Lockheed Martin to pay $2M in Marietta fuel dispute

Lockheed Martin in Marietta

Employees: 5,800

Manufacturing: The center wing assembly for three versions of the F-35; stealth coating on the fighter's horizontal and vertical tails; modernization of the Air Force's C-5 airlifter; builds wings for the P-3 Orion patrol aircraft.

Major order: South Korean military will purchase 40 F-35 fighters for about $6.8 billion, and a major part of the production will continue to be in Marietta.

Source: Staff research

Lockheed Martin Corp. has agreed to pay $2 million for allegedly failing to reimburse the federal government for fuel use at its Marietta plant that exceeded contractual limits, the government announced Friday.

The defense contractor would only acknowledge a settlement had been reached, and declined to go into details.

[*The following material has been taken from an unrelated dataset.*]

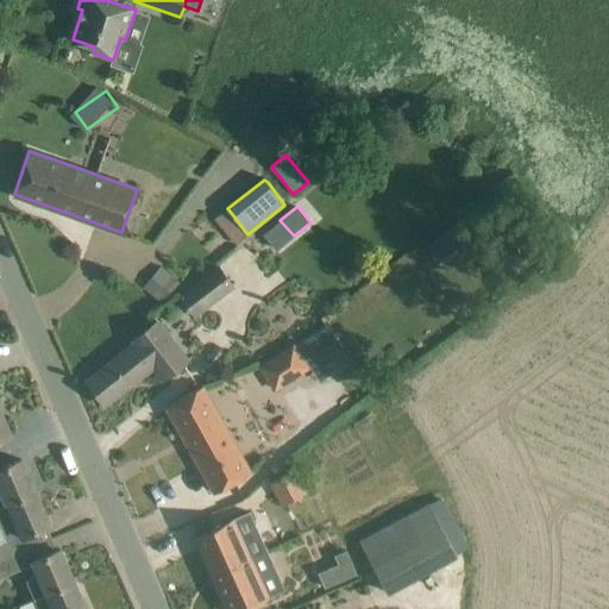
[(451,224),(426,243),(438,261),(464,242),(451,224)]
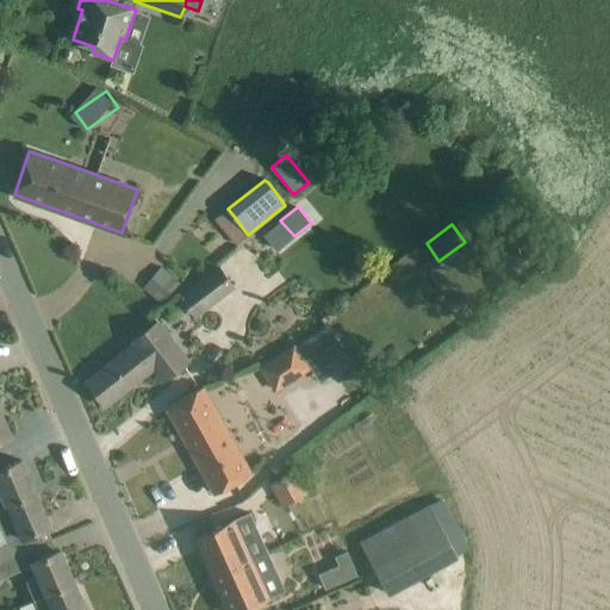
[(195,318),(236,286),(221,265),(179,297),(195,318)]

“Lockheed Martin has resolved the issues that led to this settlement and has no further details to add to those released by the U.S. Department of Justice,” spokeswoman Stephanie Stinn said in a statement to The Atlanta Journal-Constitution.

The U.S. Attorney’s Office in Atlanta said that between 2006 and 2013 the government allotted Lockheed 22,000 gallons of fuel per C-130 plane the contractor was building for the Air Force.

Lockheed Martin was responsible picking up the cost of any fuel beyond that.

A government investigation found that Lockheed Martin “routinely used fuel in excess of the 22,000 gallons, but failed to reimburse the government for the excess,” according to a statement issued Friday by Acting U.S. Attorney John Horn in Atlanta.

The defense contractor was also accused of using fuel earmarked for test flights and other related fuel needs for the C-130 program for unrelated projects, including some that were not government related.

In addition to the C-130, the Marietta plant produces the center wing assembly for three versions of the F-35. The assembly is then then shipped to Fort Worth, Texas, where the plane’s production is completed. The Marietta plant also supplies the stealth coating on the fighter’s horizontal and vertical tails.

The plant also modernizes Air Force C-5 airlifters and builds wings for the P-3 Orion patrol aircraft.